U.S. consumers may have been less satisfied with their health plans in 2006 than they have been since 2002, but the apparent drop may be due to a survey change.
Researchers at the National Committee for Quality Assurance, Washington, have published the 2006 plan member satisfaction figures and many other 2006 health plan performance statistics in their latest health plan quality report.
The NCQA bases the results on data from the Healthcare Effectiveness Data and Information Set care quality survey program and the Consumer Assessment of Health Providers and Systems member satisfaction survey program.
This year, changes in the member satisfaction survey and in the definitions for many important quality indicators, such as the indicator for breast cancer screening rates, make 2006 results hard to compare with earlier results, NCQA officials say.
The new version of the commercial plan member satisfaction survey has a different number of core items, and the wording of some returning items has changed.
§
Work instructions: Continue the health plan satisfaction report from where it stops.
§
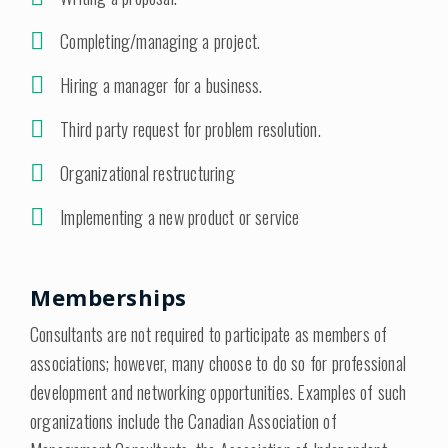
Completing/managing a project.
Hiring a manager for a business.
Third party request for problem resolution.
Organizational restructuring
Implementing a new product or service
Memberships
Consultants are not required to participate as members of
associations; however, many choose to do so for professional
development and networking opportunities. Examples of such
organizations include the Canadian Association of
§
Response for this exercise:
Medicare program administrators have not yet released any satisfaction data for Medicare Advantage plans, NCQA officials say. It is possible that the characteristics of participating Medicare Advantage plans have changed in ways that affect comparisons of 2006 care quality data with prior-year data even when the indicators themselves have remained the same.
But the raw satisfaction figures for participating commercial plans show that only 73.6% of members gave their plans a rating of 8 or higher on a 10-point scale in 2006, down from 78% in 2005, according to the authors of the NCQA assessment.
The percentage of participating Medicaid plan members giving plans a rating of 8 or higher fell to 65.6%, from 72.8%.
Participating commercial plans reported improvements in 30 of 44 care quality indicators, and Medicaid plans reported improvements in 34 of 43 quality indicators.